Saved data entries:

______________________________

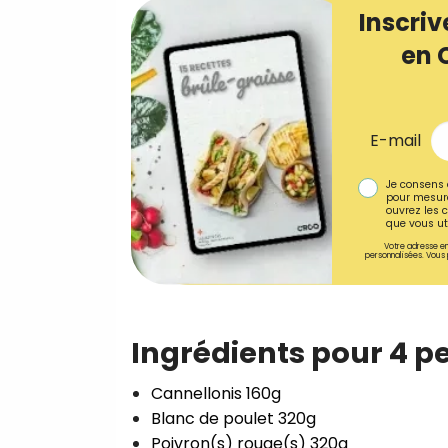
Inscriv
en 
E-mail
Je consens 
pour mesure
ouvrez les c
que vous uti
Votre adresse em
personnalisées. Vous 
Ingrédients pour 4 p
Cannellonis 160g⁣
Blanc de poulet 320g⁣
Poivron(s) rouge(s) 320g⁣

______________________________

> **Exercise goal**: Go through the data above and transcribe it in full, omitting any image.

> **Result below**:
Inscriv
en 
E-mail
Je consens 
pour mesure
ouvrez les c
que vous uti
Votre adresse em
personnalisées. Vous 
Ingrédients pour 4 p
Cannellonis 160g⁣
Blanc de poulet 320g⁣
Poivron(s) rouge(s) 320g⁣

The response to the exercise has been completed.